Disqus – Why 95% Of Bloggers Should Switch

June 16, 2009 By Andy Beard

When Disqus first launched, I was a little critical because I like to maintain control of comments, give commenters the benefit of Dofollow links, and ultimately retain control of their user generated content.

I now feel that 95% of bloggers should switch to using Disqus, though I have some reservations.

These are some of the reasons why:

  • Matt Cutts today confirmed that nofollow links can reduce the amount of PageRank that flow to internal pages. The easiest current solution to solve this problem is to use Javascript for comments.
    It is an external javascript file, which Google can’t really handle currently, and even if they did, the chances are it might only count as a single link to your Disqus discussion.
    Blogstorm had gone into the problems facing comment links in more detail, something I highlighted when Matt first mentioned this clarification at SMX.
  • Matt Cutts in the same post highlighted again who you link to matters, and I think Google is going to place more and more emphasis on this. It is a lot of work for the average blogger to keep control of user generated content, and even the best comments sometimes come with spammy links. I have always maintained that “dofollow” isn’t for everyone because of the time commitment.
  • Disqus is universal – it can be installed on every major blogging platform – many SEO solutions won’t be universal or easy to implement
  • Can Spam & Email Deliverability – this is 50/50 – I have highlighted in the past that emails being sent from your own domain can be a significant liability. 

    It is your choice based on your own research and the legal advice you have received whether you think emails being sent from your domain which is not totally under your control could represent a problem.

    I honestly don’t know if Safe Harbour rules might apply to email delivery.
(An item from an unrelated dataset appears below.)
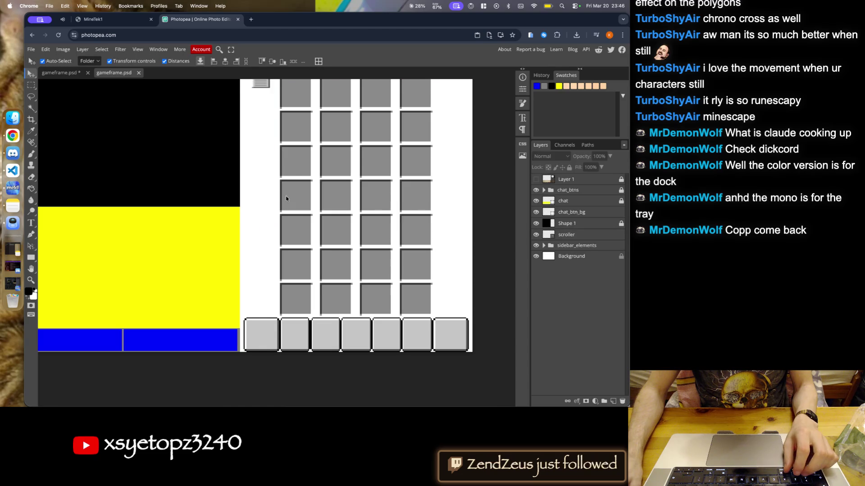
- Reopen gameframe.psd in another tab through File > Open
scroll(266, 140, up, 2)
scroll(270, 198, up, 3)
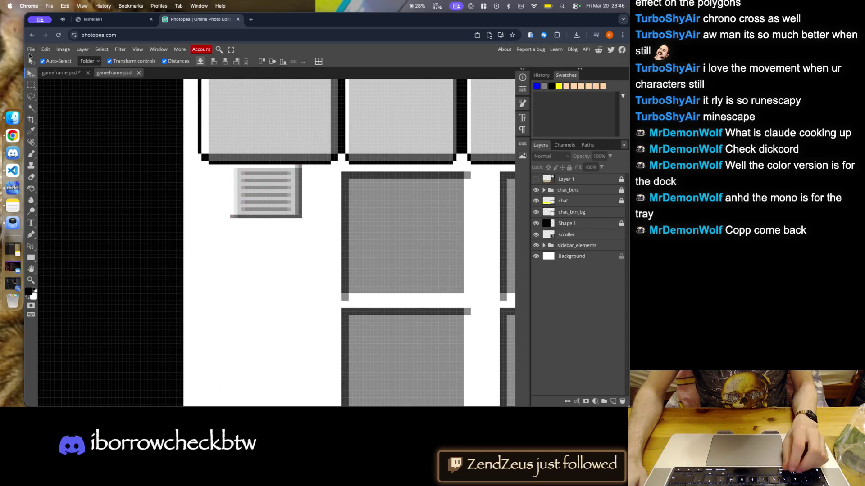
click(31, 49)
click(39, 70)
I don’t know of any blog owner who has had problems either from a legal perspective, or with their hosting or domain registrars, but then I personally only know a few people who have been killed in car accidents – I know a lot more people who drive cars than publish business blogs.
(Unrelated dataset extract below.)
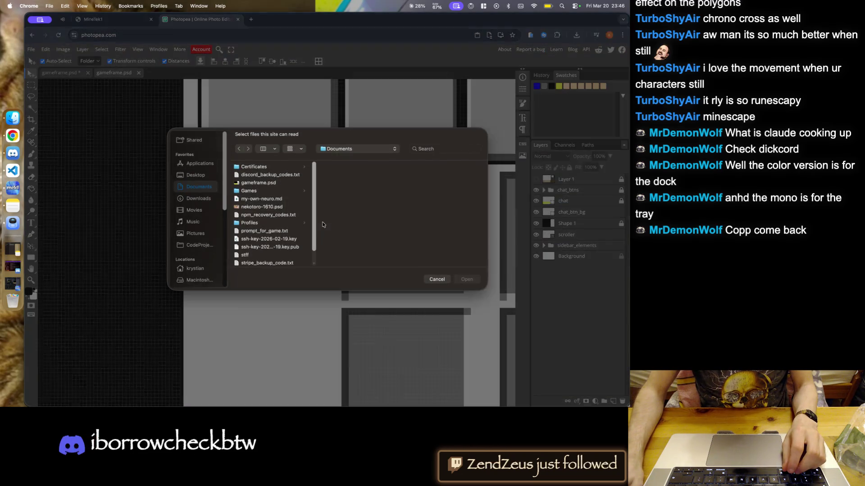
double_click(260, 187)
  • Invalidated Cache – this is a major consideration for high traffic blogs, and potentially product launches. The javascript doesn’t change on each new page load, thus your cached content also doesn’t change (if you just use their javascript on your page) – this can represent a major reduction in server load, even if you are using some kind of Op Cache (accelerator APC Xcache), RAM based page cache (Memcached) or more advanced techniques using page chunking. Forget conventional WP Cache / Supercache for product launches, it just can’t cope on its own.
  • Social Media Viral Effect – the social media viral effect of using Discus, is significant. Not many people are exposed to services such as BackType, but tons of people use Facebook – implementation of Facebook, Twitter and other logins for commenting while possible with WordPress isn’t trivial, and that is more plugins to deal with, more server load, etc.
  • Get to visit Disqus more often – I sometimes leave comments on other blogs that are using Disqus, and sometimes the comment notifications don’t get to me (deliverability issues) – I just noticed on my Andy Beard Disqus profile that Scott Rafer responded to something important 2 months ago, and I didn’t see it.

Negative Side of Disqus

  • The SEO of the site needs some major work – it is almost insulting that the link to Twitter on my Disqus profile is followed, yet the link to my blog isn’t. The anchor text from a conversation on Disqus back to a blog isn’t exactly ideal.
  • Google is very bad at indexing content on Disqus – this is partially due to the Disqus SEO problems – certainly a conversation I took part in 4 days ago isn’t indexed.
  • I have heard reports that managing spam can be an issue, though I haven’t tested it, I rarely see spam on highly popular blogs
  • It isn’t suitable for private content – you would have to use alternative commenting on private posts if you are running your blog as a membership site. That is something that can be worked around.
  • It is hard, maybe impossible to market to people after they have left a comment. With standard WordPress comments, after someone has left an email, you could present a page offering site membership, a one time offer, or an affiliate product – even suggest the related content of interest.
  • If you have lots of niche blogs, you will hardly want to include all of them on a single Disqus profile if you want to stay under the radar of your competitors. How would a blog network cope? Retain ownership? I can’t see B5 Network with a profile of 300+ blogs in Disqus and managing who can moderate comments.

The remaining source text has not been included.